У меня действительно нет претензий на то, что мои объекты являются развивающими, только обучающими — для заинтересовавшихся детей или взрослых. Более того, меня периодически пытаются вовлекать в очень-очень прикладные проекты в этой области, но я говорю: «Ребята, честно скажу, я не умею это делать в прикладном аспекте. Мне 56, и если бы я умел и хотел там быть, я бы уже давно там был». Когда-то, в начале 1990-х, я разработал сценарии нескольких обучающих компьютерных игр на комбинаторное логическое мышление в развитие своего подхода, и ассоциация «Компьютер и детство» эти игры сделала. Но дальше особо не пошло. Сейчас я хотел бы, чтобы мои, уже теперь изобретенные нетранзитивные механические модели, головоломки стали частью развивающей среды. Скажем, для начала, интерактивными объектами в музее науке для детей, «Экспериментаниуме» или чем-то подобном, где дети экспериментируют с разными необычными и интересными объектами, моделями. Тут, наверное, есть потенциал — голландский изобретатель Ван Девентер, после того, как я прислал ему свою статью, придумал еще более парадоксальную, чем мои, головоломку на основе моих нетранзитивных шестерен, и выложил на свой сайт, сославшись на них и на мою статью. Но это особая интеллектуальная, технологическая, коммерческая ниша — головоломки для интеллектуалов.

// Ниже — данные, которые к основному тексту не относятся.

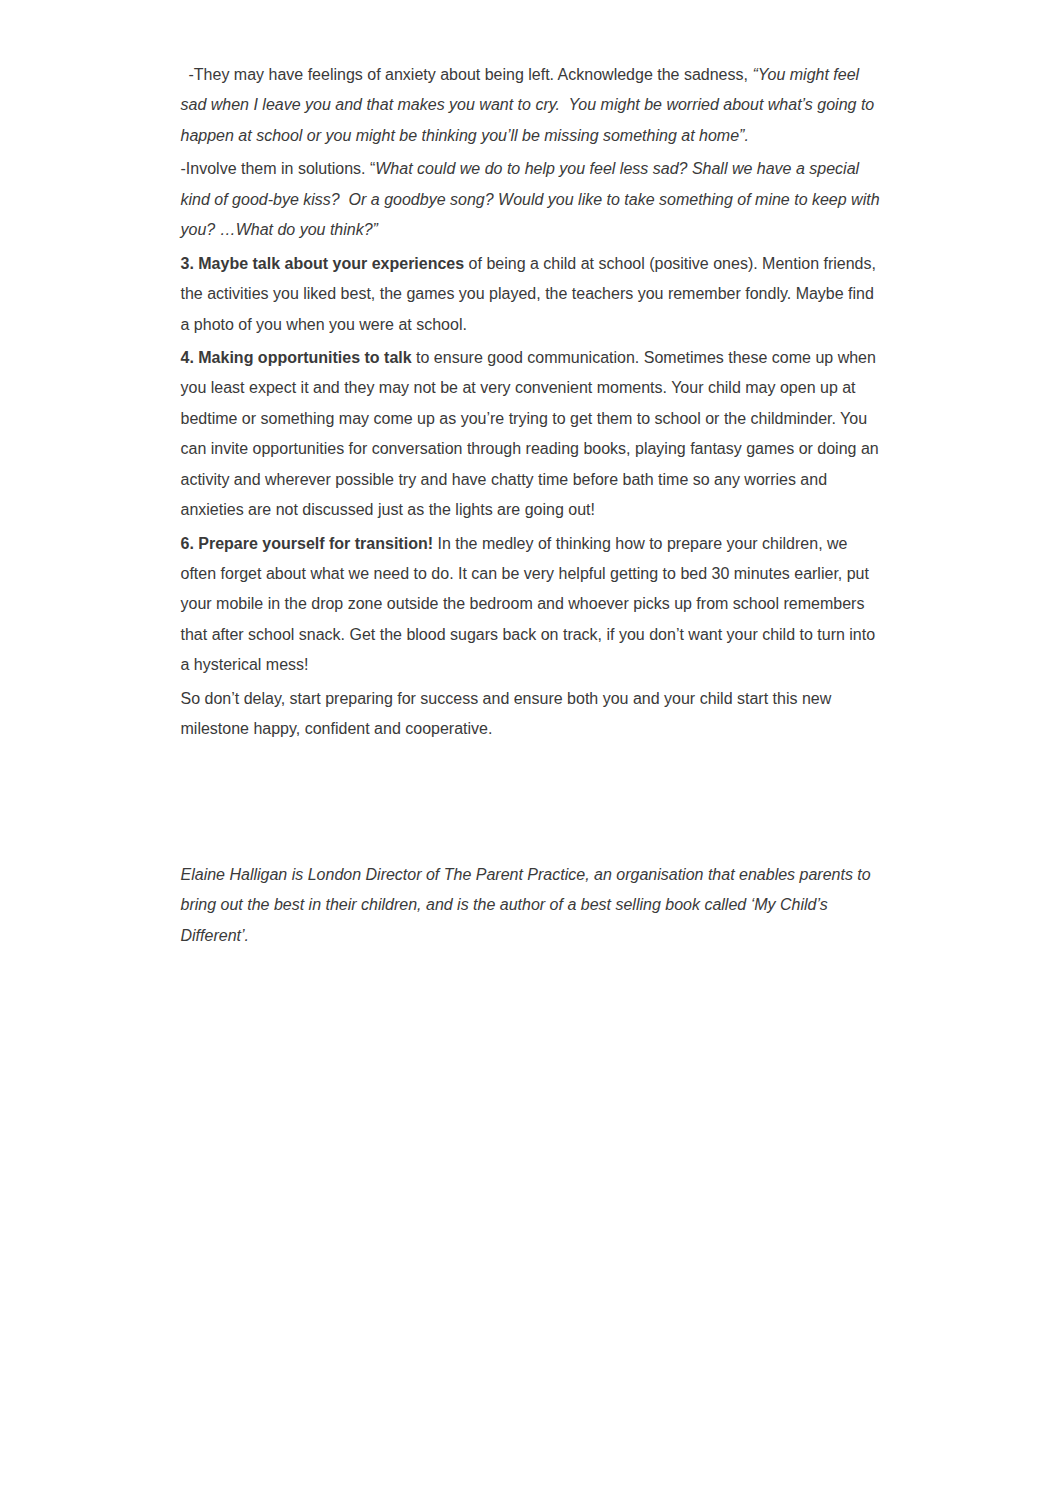-They may have feelings of anxiety about being left. Acknowledge the sadness, “You might feel sad when I leave you and that makes you want to cry. You might be worried about what’s going to happen at school or you might be thinking you’ll be missing something at home”.
-Involve them in solutions. “What could we do to help you feel less sad? Shall we have a special kind of good-bye kiss? Or a goodbye song? Would you like to take something of mine to keep with you? …What do you think?”
3. Maybe talk about your experiences of being a child at school (positive ones). Mention friends, the activities you liked best, the games you played, the teachers you remember fondly. Maybe find a photo of you when you were at school.
4. Making opportunities to talk to ensure good communication. Sometimes these come up when you least expect it and they may not be at very convenient moments. Your child may open up at bedtime or something may come up as you’re trying to get them to school or the childminder. You can invite opportunities for conversation through reading books, playing fantasy games or doing an activity and wherever possible try and have chatty time before bath time so any worries and anxieties are not discussed just as the lights are going out!
6. Prepare yourself for transition! In the medley of thinking how to prepare your children, we often forget about what we need to do. It can be very helpful getting to bed 30 minutes earlier, put your mobile in the drop zone outside the bedroom and whoever picks up from school remembers that after school snack. Get the blood sugars back on track, if you don’t want your child to turn into a hysterical mess!
So don’t delay, start preparing for success and ensure both you and your child start this new milestone happy, confident and cooperative.
Elaine Halligan is London Director of The Parent Practice, an organisation that enables parents to bring out the best in their children, and is the author of a best selling book called ‘My Child’s Different’.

17. Возвращаясь к обозримым связям, можно ли сейчас выделить какие-то направления развития психологии, в которых, как Вам кажется, возможен серьезный прорыв? Можно ли в тех областях, которыми Вы сами занимаетесь, в перспективе лет в 15–20 ждать решения каких-то серьезных, фундаментальных научных проблем?Полагается говорить, что прогноз — дело неблагодарное. В этом плане мне вспоминается выпуск 2008 года журнала департамента психологии, который назывался «Психодиагностика в России через 5 лет», т.е., условно говоря, в 2013-м, — интересно сейчас перечитать. Там не всё подпадает под характеристику «Прогноз — дело неблагодарное», скорее, сами вопросы видятся сейчас как не предполагавшие сильно изменившейся социальной реальности, другого экзистенциального измерения, ощущаемого в 2018 г.

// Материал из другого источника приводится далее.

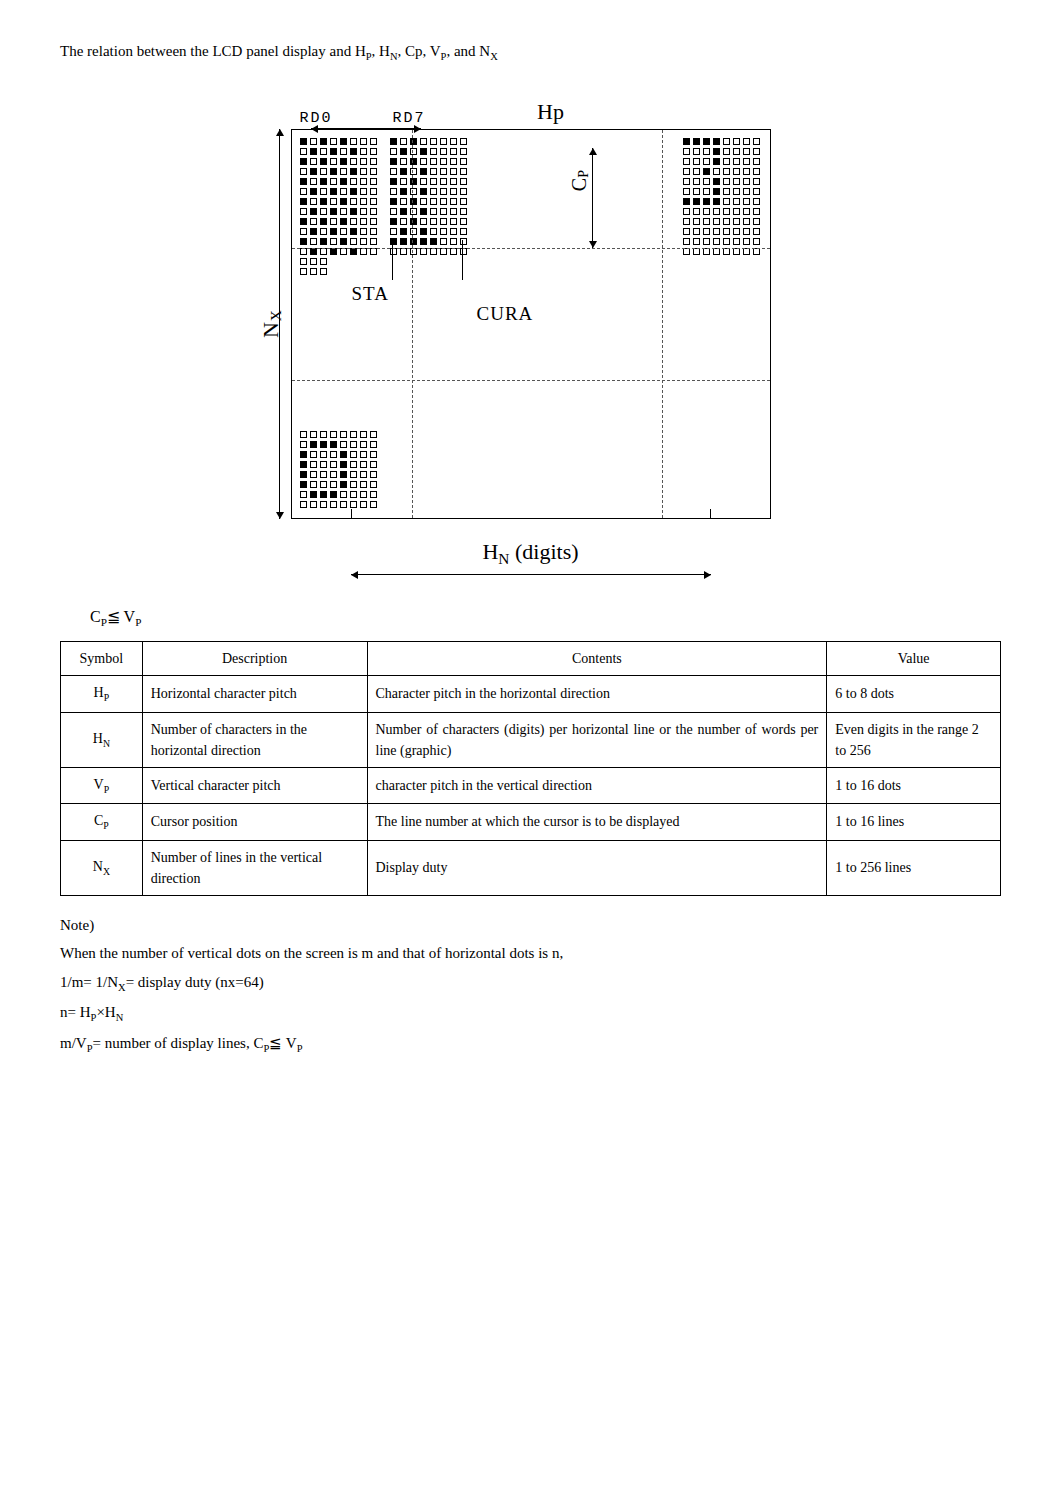The relation between the LCD panel display and HP, HN, Cp, VP, and NX
Hp
NX
RD0 RD7
CP
STA
CURA
HN (digits)
CP≦ VP
| Symbol | Description | Contents | Value |
| --- | --- | --- | --- |
| H P | Horizontal character pitch | Character pitch in the horizontal direction | 6 to 8 dots |
| H N | Number of characters in the horizontal direction | Number of characters (digits) per horizontal line or the number of words per line (graphic) | Even digits in the range 2 to 256 |
| V P | Vertical character pitch | character pitch in the vertical direction | 1 to 16 dots |
| C P | Cursor position | The line number at which the cursor is to be displayed | 1 to 16 lines |
| N X | Number of lines in the vertical direction | Display duty | 1 to 256 lines |
Note)
When the number of vertical dots on the screen is m and that of horizontal dots is n,
1/m= 1/NX= display duty (nx=64)
n= HP×HN
m/VP= number of display lines, CP≦ VP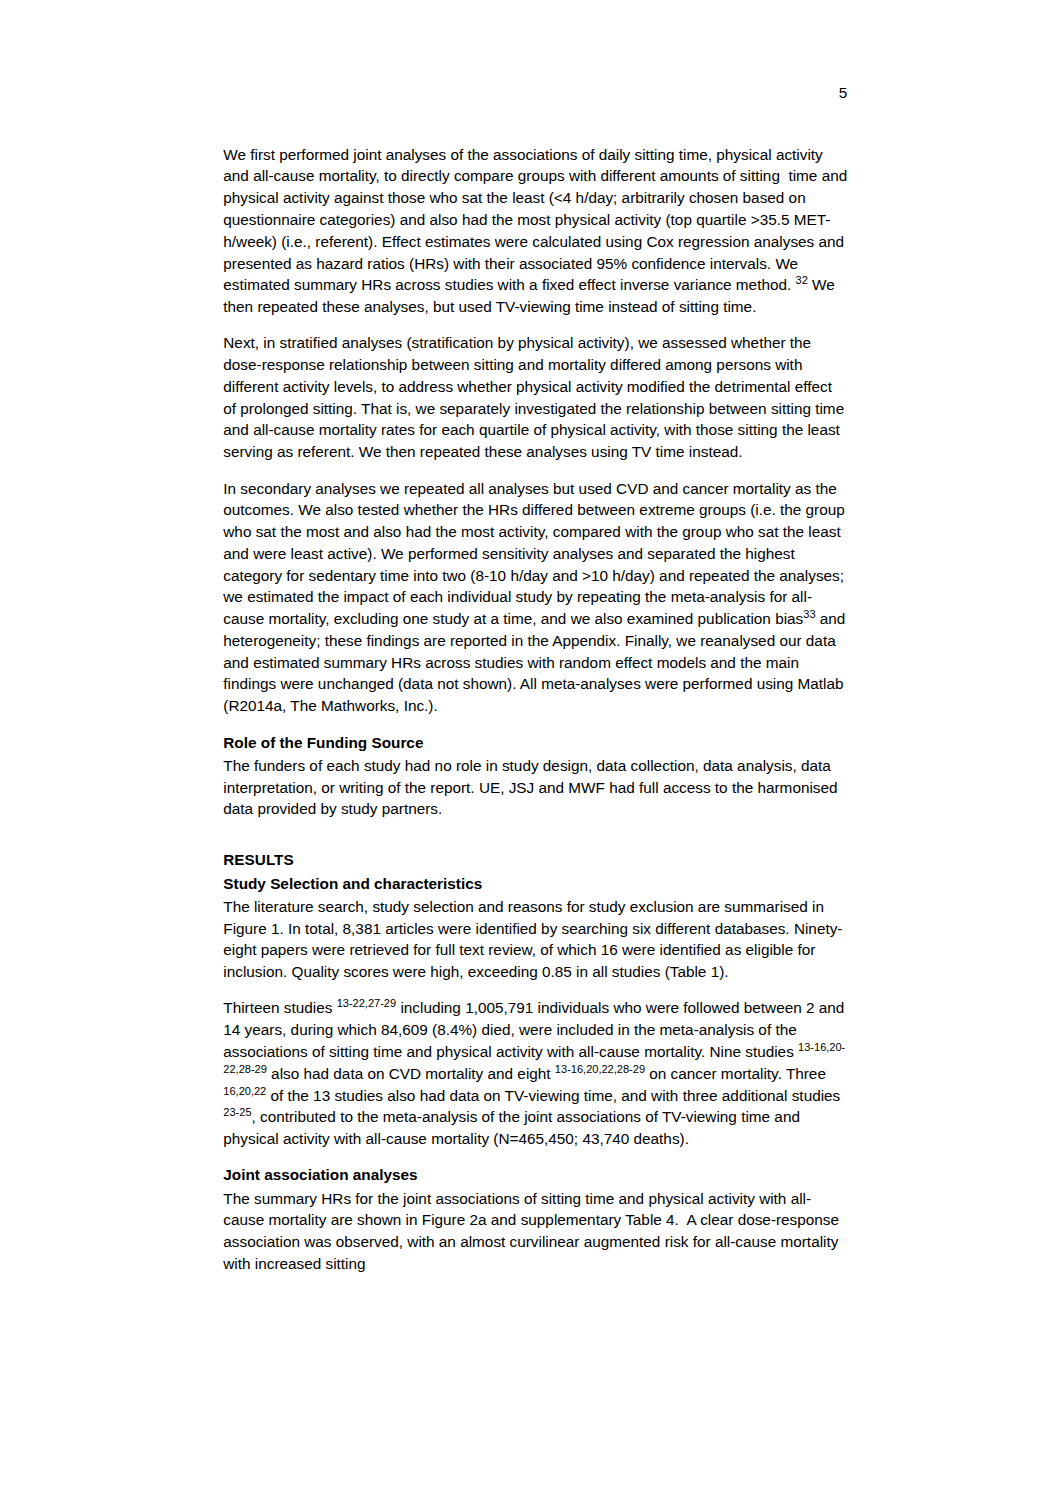5
We first performed joint analyses of the associations of daily sitting time, physical activity and all-cause mortality, to directly compare groups with different amounts of sitting time and physical activity against those who sat the least (<4 h/day; arbitrarily chosen based on questionnaire categories) and also had the most physical activity (top quartile >35.5 MET-h/week) (i.e., referent). Effect estimates were calculated using Cox regression analyses and presented as hazard ratios (HRs) with their associated 95% confidence intervals. We estimated summary HRs across studies with a fixed effect inverse variance method. 32 We then repeated these analyses, but used TV-viewing time instead of sitting time.
Next, in stratified analyses (stratification by physical activity), we assessed whether the dose-response relationship between sitting and mortality differed among persons with different activity levels, to address whether physical activity modified the detrimental effect of prolonged sitting. That is, we separately investigated the relationship between sitting time and all-cause mortality rates for each quartile of physical activity, with those sitting the least serving as referent. We then repeated these analyses using TV time instead.
In secondary analyses we repeated all analyses but used CVD and cancer mortality as the outcomes. We also tested whether the HRs differed between extreme groups (i.e. the group who sat the most and also had the most activity, compared with the group who sat the least and were least active). We performed sensitivity analyses and separated the highest category for sedentary time into two (8-10 h/day and >10 h/day) and repeated the analyses; we estimated the impact of each individual study by repeating the meta-analysis for all-cause mortality, excluding one study at a time, and we also examined publication bias33 and heterogeneity; these findings are reported in the Appendix. Finally, we reanalysed our data and estimated summary HRs across studies with random effect models and the main findings were unchanged (data not shown). All meta-analyses were performed using Matlab (R2014a, The Mathworks, Inc.).
Role of the Funding Source
The funders of each study had no role in study design, data collection, data analysis, data interpretation, or writing of the report. UE, JSJ and MWF had full access to the harmonised data provided by study partners.
RESULTS
Study Selection and characteristics
The literature search, study selection and reasons for study exclusion are summarised in Figure 1. In total, 8,381 articles were identified by searching six different databases. Ninety-eight papers were retrieved for full text review, of which 16 were identified as eligible for inclusion. Quality scores were high, exceeding 0.85 in all studies (Table 1).
Thirteen studies 13-22,27-29 including 1,005,791 individuals who were followed between 2 and 14 years, during which 84,609 (8.4%) died, were included in the meta-analysis of the associations of sitting time and physical activity with all-cause mortality. Nine studies 13-16,20-22,28-29 also had data on CVD mortality and eight 13-16,20,22,28-29 on cancer mortality. Three 16,20,22 of the 13 studies also had data on TV-viewing time, and with three additional studies 23-25, contributed to the meta-analysis of the joint associations of TV-viewing time and physical activity with all-cause mortality (N=465,450; 43,740 deaths).
Joint association analyses
The summary HRs for the joint associations of sitting time and physical activity with all-cause mortality are shown in Figure 2a and supplementary Table 4. A clear dose-response association was observed, with an almost curvilinear augmented risk for all-cause mortality with increased sitting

В плане психодиагностики мне представляется следующее. В своих работах я пытаюсь доказать, что тенденции развития, по крайней мере познавательного развития, — это предоставление участнику все большей свободы, т.е. меньшая регламентация его деятельности. И в этом легко убедиться, если взглянуть именно с этой точки зрения на тесты интеллекта начала XX в. — это предельная регламентация всего, четко сформулированный вопрос, ответ, который должен быть дан однозначным образом, за фиксированное время. А сейчас в тестах исследовательского поведения свободный человек делает в свободной среде что хочет, например, задает вопросы экспериментатору, и за это ему тоже ставятся галочки, и т.д. и т.п.
Здесь идея такая — отчасти связанная с трансгуманизмом, но не только, — я убежден, что далеко не все познавательные способности и не только познавательные открыты. И здесь, опять-таки, у меня есть несколько пересечений с Харари, и я с удовлетворением для себя отмечаю, что кое-что я написал раньше. Я допускаю, что психодиагностика будет продвигаться в том числе за счет того, что будут обнаружены те способности, которые либо не замечали, либо же они будут формироваться в силу культурной или технологической ситуации, т.е. будут возникать просто технологически.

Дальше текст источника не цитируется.